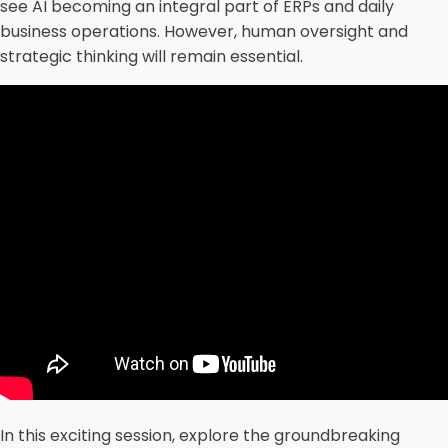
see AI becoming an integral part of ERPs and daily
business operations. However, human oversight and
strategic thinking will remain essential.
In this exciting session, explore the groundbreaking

* * *

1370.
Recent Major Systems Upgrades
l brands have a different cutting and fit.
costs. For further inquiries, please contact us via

◆ **TRY IT**: In the rows above, copy the text word for word. Begin at the line that has "see AI becoming" and stop after the line that has "In this exciting".

◆ **WRITTEN RESPONSE**:
see AI becoming an integral part of ERPs and daily
business operations. However, human oversight and
strategic thinking will remain essential.
In this exciting session, explore the groundbreaking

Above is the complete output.